■ WHAT THE EXERCISE ASKS ■
In the Helsinki guide below, copy out everything from "Helsinki icons" down to "and military remnants.", word for word.

Helsinki's markets are a big part of city life. The scattergun stalls at Market Square mark the seasons — in summer it's busy and buzzing, in winter it's a few hardy souls in what look like tents, selling warm hats. The daily flea markets at Hietalahti Square are a hive of eccentricity; you can probably pick up unicorn horns and magic elixirs if you rummage among the stalls. Come winter, it's all about the St Thomas Christmas Market. It sprawls along the Esplanade Park, with more Santa hats and roasted chestnuts than you could possibly wish for.

Go shop

The Design District, which is broadly to the south of Bulevardi and Esplanade Park, is a pleasure to browse around. The chain stores generally don't hold sway here, meaning plenty of interior design, indie clothing, jewellery and antiques stores. If you have to pick just one spot, then Design Forum Finland (7 Erottajankatu, designforum.fi) is probably the most interesting all-rounder. It has everything from vases and wooden stools to bags and necklaces, and just about everything looks ooh-I-want-that cool. Stockmann (52 Aleksanterinkatu, stockmann.com)is the big department store, a seven-storey behemoth that takes up a city block and has an upmarket vibe.

Live music

Helsinki is hardly New Orleans but the Happy Jazz Club Storyville (8 Museokatu, 9408 007) is an appealing spot for anyone feeling like getting a dose of Dixieland or swing. For rock music, Tavastia (6 Urho Kekkosen katu, 977 467 420, tavastiaklubi.fi) is generally the safest bet — it attracts a fair smattering of international acts, as well as guitar-wielding locals. But if you're going for a proper cultural experience, head for a metal club such as PRKL (4 Kaisaniemenkatu, 942 832 792, www.prklclub.fi). The Finns tend to like it brutally loud and morbid, and recent line-ups at PRKL have included delights such as Torture Killer and Sacrilegious Impalement. Leave granny at home.

Nightclubs

Ahjo (2 Bulevardi, 207 704 711, ahjoclub.fi) at the Klaus K Hotel is the sort of place people turn up at to look cool but the house music and admirable line-up of international DJs gets the small dance floor pretty busy as the night goes on. Club Playground (10 Iso Roobertinkatu, 405 114 082, clubplayground.fi) is a relatively new kid on the block in Helsinki but it is seen as one of the most credible, serious, electronic music-loving options. Headbangers can join sweaty, like-minded cohorts at late night metal club Heavy Corner (2 Hietaniemenkatu, 9458 4309, heavycorner.com).

SEE + DO

Helsinki icons

Senate Square is Helsinki's biggest set-piece but the grand buildings are dwarfed by Helsinki Cathedral. An odd combination of columns, domes and apostolic statues, it is both raised and on a slope, making it seem about three times as big as it actually is. Another architectural standout is Helsinki Central Station, a genuinely striking building rounded off by enormous granite statues guarding the front. The must-do, however, is the €4-ferry trip from Market Square to the Suomenlinna island fortress (suomenlinna.fi), which is packed with museums and military remnants.

■ DATA ■

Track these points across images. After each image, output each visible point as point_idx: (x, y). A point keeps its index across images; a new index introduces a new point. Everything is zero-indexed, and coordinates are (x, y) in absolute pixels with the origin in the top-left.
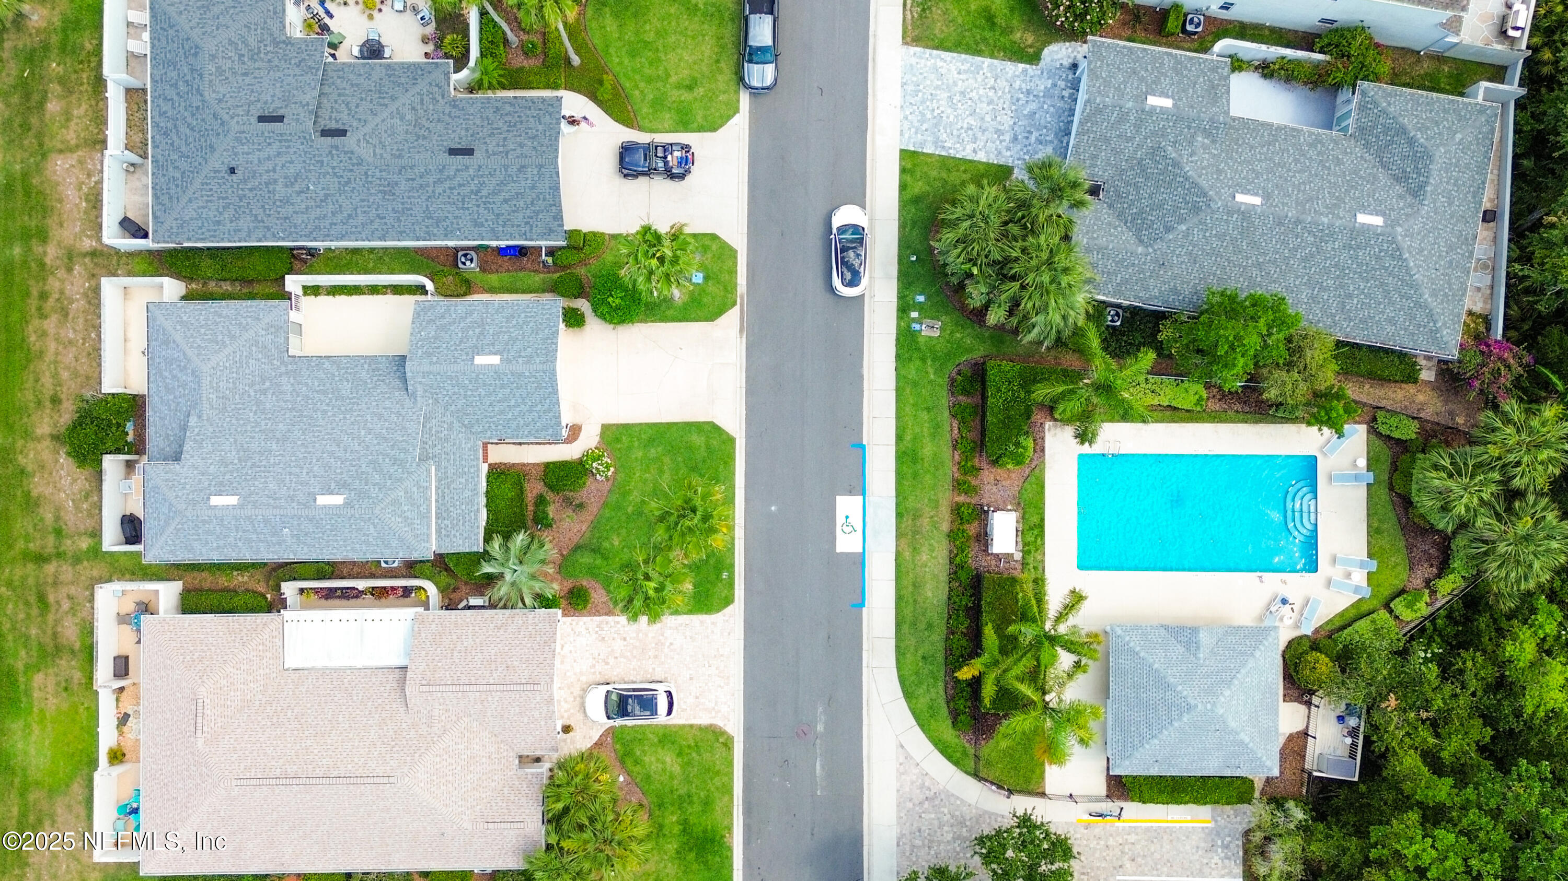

■ YOUR RESPONSE ■
Helsinki icons

Senate Square is Helsinki's biggest set-piece but the grand buildings are dwarfed by Helsinki Cathedral. An odd combination of columns, domes and apostolic statues, it is both raised and on a slope, making it seem about three times as big as it actually is. Another architectural standout is Helsinki Central Station, a genuinely striking building rounded off by enormous granite statues guarding the front. The must-do, however, is the €4-ferry trip from Market Square to the Suomenlinna island fortress (suomenlinna.fi), which is packed with museums and military remnants.